I’m not sure if people who have not been through a major depressive episode can truly understand how it feels and how incredibly debilitating it can be.  I hope that people begin to consider how they use the word “depression” and try to gain a better understanding of what it means for someone to be depressed.

As always, comments are welcomed and encouraged!

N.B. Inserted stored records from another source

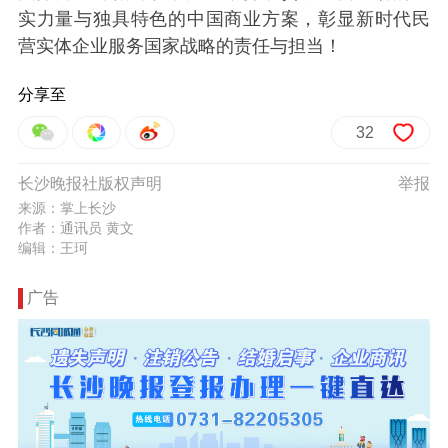
实力量与独具特色的中国商业方案，彰显新时代民
营实体企业服务国家战略的责任与担当！
分享至
32
长沙晚报社版权声明
举报
来源：掌上长沙
作者：通讯员 黄文
编辑：王珂
广告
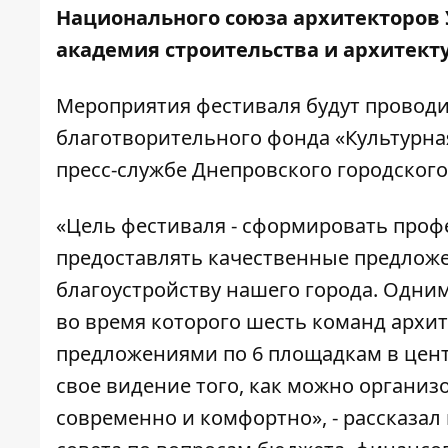
Национального союза архитекторов 
академия строительства и архитект
Мероприятия фестиваля будут провод
благотворительного фонда «Культурна
пресс-службе Днепровского городского
«Цель фестиваля - сформировать проф
предоставлять качественные предлож
благоустройству нашего города. Одни
во время которого шесть команд архит
предложениями по 6 площадкам в цент
свое видение того, как можно организ
современно и комфортно», - рассказал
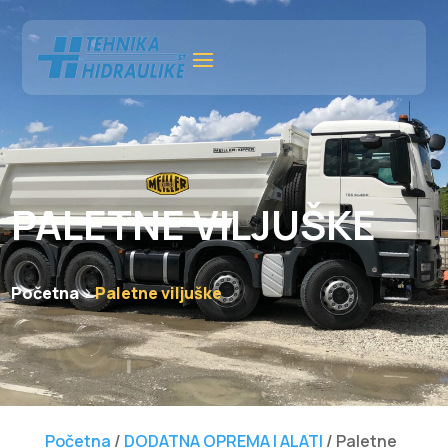
PALETNE VILJUŠKE
Početna
Paletne viljuške
Početna
/
DODATNA OPREMA I ALATI
/ Paletne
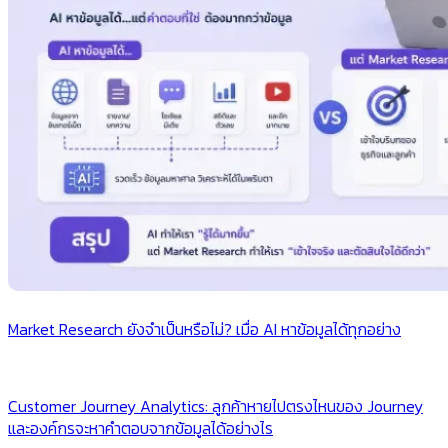
Market Research ยังจำเป็นหรือไม่? เมื่อ AI หาข้อมูลได้ทุกอย่าง
Customer Journey Analytics: ลูกค้าหายไปตรงไหนของ Journey
และองค์กรจะหาคำตอบจากข้อมูลได้อย่างไร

A Problem with the Mental Health System

I am sure that throughout this new blog, I will be sharing entries that describe pieces of our current mental health system that simply are not working for those who it is supposedly meant to serve.  Here are just a few concerns I have right off the bat:

  1. I have worked with high school aged students who were suicidal and have had to wait for a bed in a facility for three weeks.  Not only is this tragic for the young man, but imagine being his parents, crossing your fingers each day and each morning, just hoping your child is still alive.
  2. I have met at least one man who needed immediate care who had to travel more than seventy miles outside of the city in order to get a bed in a facility.  How is that person to see loved ones for support?
  3. In my own case, I go to a behavioral health clinic that charges a patient for any missed appointment and will not see them again if they have missed two (consecutive?) appointments.  How does this serve patients (some of the most vulnerable people) who have a mental illness, many of whom struggle to get out of bed or leave their house?  Unfortunately, I do not believe this policy is outside of the norm.
  4. At my intake meeting at a partial hospitalization program, I went through a three-hour or so intake meeting.  After this meeting, I was given a diagnosis and a regimen of medicine.  This was the first time these staff members had ever met me.  I had a mental illness.  Who knew if I was even answering the questions honestly or correctly?  Many mental illness significantly impact memory, cognition, judgement, and much more.  Many patients may be incapable of answering correctly and others may be fearful of being honest, particularly with questions such as, “Do you hear voices?” or “How much alcohol do you drink?”.  Patients may then be given an incorrect diagnosis and put on meds that, in the worst case scenario, could be detrimental to their actual illness.  As a bare minimum, I believe that patients should be requested to bring a loved one or someone who knows the patient very well.  Of course, such a person may not be available, but the recommendation should certainly be made.  In my case, I was very thankful to have brought my wife, who corrected many of my responses for me.

These are just a few of the concerns that I have.  We need a system that truly serves the patients for whom the system was developed.

As always, comments to any of my blog posts are welcomed and encouraged.  Thank you.

Isn’t it Time to Talk?

Webster’s definition of an epidemic:

  1. 1 :  affecting or tending to affect a disproportionately large number of individuals within a population, community, or region at the same time <typhoid was epidemic>

  2. 2 a :  excessively prevalent b :  contagious 4 <epidemic laughter>

  3. 3 :  characterized by very widespread growth or extent :  of, relating to, or constituting an epidemic <the practice had reached epidemic proportions>

Webster’s definition of a pandemic:

  1. :  occurring over a wide geographic area and affecting an exceptionally high proportion of the population <pandemic malaria>

The statistics around depression, and particularly suicide are, in my opinion, at a catastrophic level.  It is mind blowing to me that this is not a topic of conversation on a regular basis throughout our society. 

Here are just a few of those statistics that I’m referring to:

  • In 2014, the number of deaths by suicide in the US was 42,773. (CDC)
  • There is one death by suicide in the US every 12.3 minutes. (CDC)
  • There is one death by suicide in the world every 40 seconds. (WHO)
  • For every suicide (12.3 minutes) in the US, there are 25 attempts. (CDC)
  • Suicide costs the US $44 billion annually. (AFSP)

Is this not clearly an epidemic?  A pandemic?  And this isn’t a public topic of conversation on a regular basis????